>> BEGIN Extracted material

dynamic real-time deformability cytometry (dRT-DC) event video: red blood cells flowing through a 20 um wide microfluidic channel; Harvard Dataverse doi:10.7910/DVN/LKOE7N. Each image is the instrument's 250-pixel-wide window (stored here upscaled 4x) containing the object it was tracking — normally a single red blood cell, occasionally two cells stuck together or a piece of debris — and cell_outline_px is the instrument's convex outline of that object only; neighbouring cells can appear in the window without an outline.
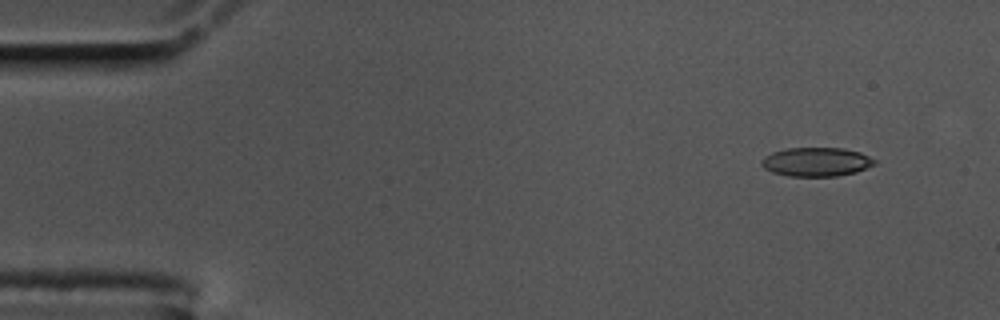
{"species": "common noctule bat (a hibernating species)", "species_latin": "Nyctalus noctula", "temperature_condition": "cold", "stored_images_in_passage": 56, "camera_frame_rate_fps": 3000, "um_per_image_px": 0.085, "animal": {"sex": "male", "body_mass_g": 17.5, "forearm_length_mm": 52.3}, "frame": {"image": 1, "passage_image": 3, "time_ms": 0.667, "image_size_px": [1000, 320], "cell_outline_px": [[876, 164], [856, 172], [836, 176], [788, 176], [772, 172], [764, 168], [760, 164], [760, 160], [764, 156], [772, 152], [788, 148], [844, 148], [860, 152], [876, 160]], "centroid_in_image_um": [69.37, 13.76], "position_along_channel_um": 15.6, "area_um2": 19.13}}
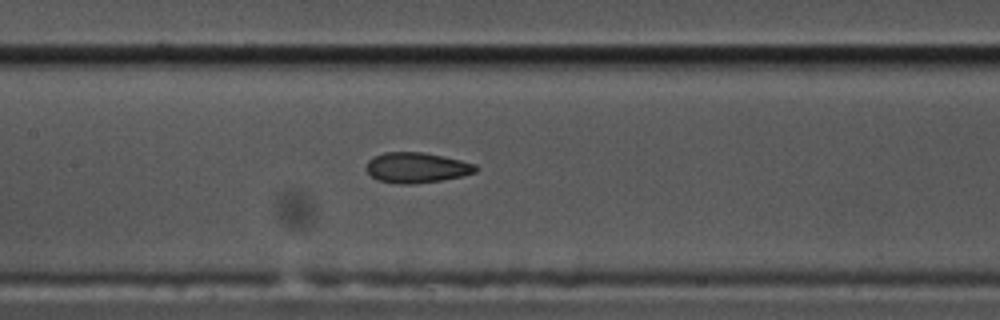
{"frame": {"image": 2, "passage_image": 25, "time_ms": 8.0, "image_size_px": [1000, 320], "cell_outline_px": [[480, 168], [476, 172], [460, 176], [440, 180], [412, 184], [400, 184], [376, 180], [364, 168], [368, 160], [384, 152], [424, 152], [444, 156], [476, 164]], "centroid_in_image_um": [35.4, 14.24], "position_along_channel_um": 172.0, "area_um2": 19.42}}
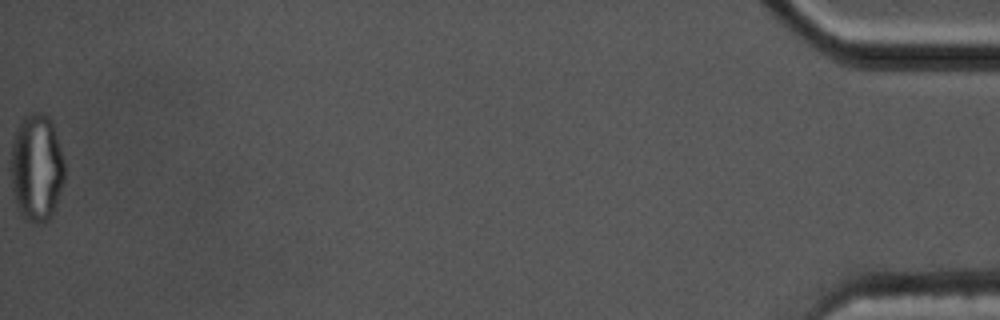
{"frame": {"image": 3, "passage_image": 56, "time_ms": 18.333, "image_size_px": [1000, 320], "cell_outline_px": [[64, 180], [56, 208], [52, 216], [48, 220], [40, 224], [36, 224], [24, 220], [20, 216], [12, 188], [12, 140], [16, 128], [20, 120], [24, 116], [32, 112], [44, 112], [52, 120], [64, 160]], "centroid_in_image_um": [3.12, 14.26], "position_along_channel_um": 432.1, "area_um2": 34.16}, "authors_computed_cell_mechanics": {"area_um2": 19.7676, "velocity_mm_per_s": 3.4897, "shape_relaxation_time_tau1_ms": null, "shape_relaxation_time_tau2_ms": 1.9308, "deformation_change_tau1": null, "deformation_change_tau2": 0.0723}}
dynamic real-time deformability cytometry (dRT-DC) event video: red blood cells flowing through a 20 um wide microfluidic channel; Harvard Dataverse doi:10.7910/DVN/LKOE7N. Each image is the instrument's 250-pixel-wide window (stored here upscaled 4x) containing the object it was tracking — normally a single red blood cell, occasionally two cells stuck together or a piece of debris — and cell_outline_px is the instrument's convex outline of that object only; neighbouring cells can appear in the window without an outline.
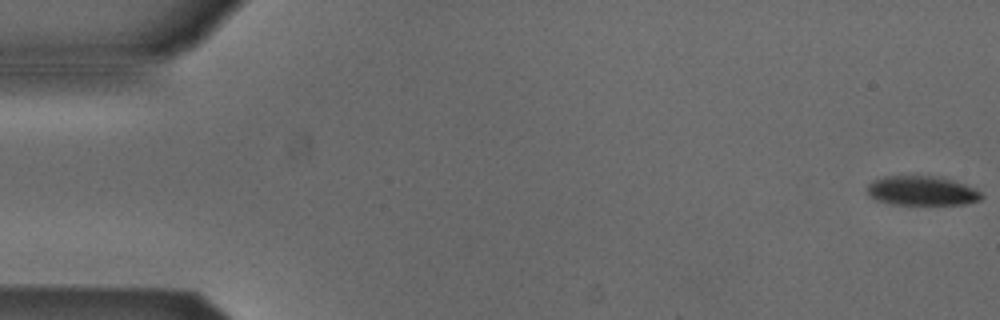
{"species": "Egyptian fruit bat (a non-hibernating species)", "species_latin": "Rousettus aegyptiacus", "temperature_condition": "cold", "stored_images_in_passage": 53, "camera_frame_rate_fps": 3000, "um_per_image_px": 0.085, "animal": {"sex": "male"}, "frame": {"image": 1, "passage_image": 1, "time_ms": 0.0, "image_size_px": [1000, 320], "cell_outline_px": [[984, 196], [980, 200], [964, 204], [892, 204], [876, 200], [868, 196], [868, 184], [872, 180], [884, 176], [932, 176], [952, 180], [976, 188]], "centroid_in_image_um": [78.34, 16.22], "position_along_channel_um": 6.7, "area_um2": 19.54}}
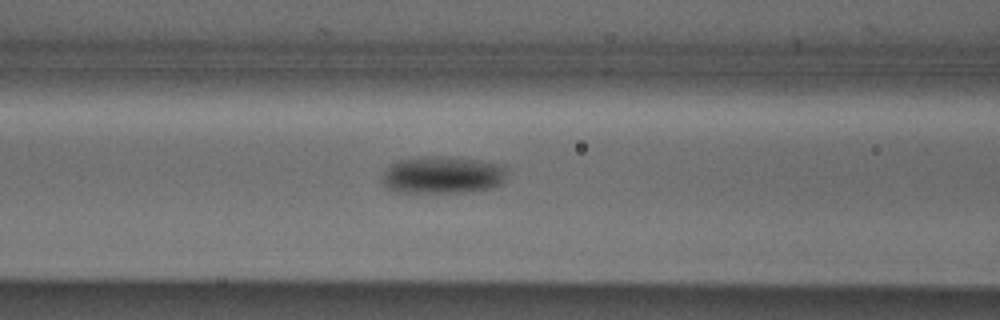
{"frame": {"image": 2, "passage_image": 22, "time_ms": 7.0, "image_size_px": [1000, 320], "cell_outline_px": [[504, 180], [500, 184], [488, 188], [464, 192], [396, 192], [388, 188], [380, 180], [384, 172], [392, 164], [400, 160], [436, 156], [476, 160], [504, 164]], "centroid_in_image_um": [37.59, 14.88], "position_along_channel_um": 129.0, "area_um2": 26.59}}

>> END Extracted material

Given exercise - Above are records to transcribe exactly; leave their pictures out.

The reply -
dynamic real-time deformability cytometry (dRT-DC) event video: red blood cells flowing through a 20 um wide microfluidic channel; Harvard Dataverse doi:10.7910/DVN/LKOE7N. Each image is the instrument's 250-pixel-wide window (stored here upscaled 4x) containing the object it was tracking — normally a single red blood cell, occasionally two cells stuck together or a piece of debris — and cell_outline_px is the instrument's convex outline of that object only; neighbouring cells can appear in the window without an outline.
{"species": "common noctule bat (a hibernating species)", "species_latin": "Nyctalus noctula", "temperature_condition": "cold", "stored_images_in_passage": 56, "camera_frame_rate_fps": 3000, "um_per_image_px": 0.085, "animal": {"sex": "male", "body_mass_g": 17.5, "forearm_length_mm": 52.3}, "frame": {"image": 1, "passage_image": 3, "time_ms": 0.667, "image_size_px": [1000, 320], "cell_outline_px": [[876, 164], [856, 172], [836, 176], [788, 176], [772, 172], [764, 168], [760, 164], [760, 160], [764, 156], [772, 152], [788, 148], [844, 148], [860, 152], [876, 160]], "centroid_in_image_um": [69.37, 13.76], "position_along_channel_um": 15.6, "area_um2": 19.13}}
{"frame": {"image": 2, "passage_image": 25, "time_ms": 8.0, "image_size_px": [1000, 320], "cell_outline_px": [[480, 168], [476, 172], [460, 176], [440, 180], [412, 184], [400, 184], [376, 180], [364, 168], [368, 160], [384, 152], [424, 152], [444, 156], [476, 164]], "centroid_in_image_um": [35.4, 14.24], "position_along_channel_um": 172.0, "area_um2": 19.42}}
{"frame": {"image": 3, "passage_image": 56, "time_ms": 18.333, "image_size_px": [1000, 320], "cell_outline_px": [[64, 180], [56, 208], [52, 216], [48, 220], [40, 224], [36, 224], [24, 220], [20, 216], [12, 188], [12, 140], [16, 128], [20, 120], [24, 116], [32, 112], [44, 112], [52, 120], [64, 160]], "centroid_in_image_um": [3.12, 14.26], "position_along_channel_um": 432.1, "area_um2": 34.16}, "authors_computed_cell_mechanics": {"area_um2": 19.7676, "velocity_mm_per_s": 3.4897, "shape_relaxation_time_tau1_ms": null, "shape_relaxation_time_tau2_ms": 1.9308, "deformation_change_tau1": null, "deformation_change_tau2": 0.0723}}
dynamic real-time deformability cytometry (dRT-DC) event video: red blood cells flowing through a 20 um wide microfluidic channel; Harvard Dataverse doi:10.7910/DVN/LKOE7N. Each image is the instrument's 250-pixel-wide window (stored here upscaled 4x) containing the object it was tracking — normally a single red blood cell, occasionally two cells stuck together or a piece of debris — and cell_outline_px is the instrument's convex outline of that object only; neighbouring cells can appear in the window without an outline.
{"species": "Egyptian fruit bat (a non-hibernating species)", "species_latin": "Rousettus aegyptiacus", "temperature_condition": "cold", "stored_images_in_passage": 53, "camera_frame_rate_fps": 3000, "um_per_image_px": 0.085, "animal": {"sex": "male"}, "frame": {"image": 1, "passage_image": 1, "time_ms": 0.0, "image_size_px": [1000, 320], "cell_outline_px": [[984, 196], [980, 200], [964, 204], [892, 204], [876, 200], [868, 196], [868, 184], [872, 180], [884, 176], [932, 176], [952, 180], [976, 188]], "centroid_in_image_um": [78.34, 16.22], "position_along_channel_um": 6.7, "area_um2": 19.54}}
{"frame": {"image": 2, "passage_image": 22, "time_ms": 7.0, "image_size_px": [1000, 320], "cell_outline_px": [[504, 180], [500, 184], [488, 188], [464, 192], [396, 192], [388, 188], [380, 180], [384, 172], [392, 164], [400, 160], [436, 156], [476, 160], [504, 164]], "centroid_in_image_um": [37.59, 14.88], "position_along_channel_um": 129.0, "area_um2": 26.59}}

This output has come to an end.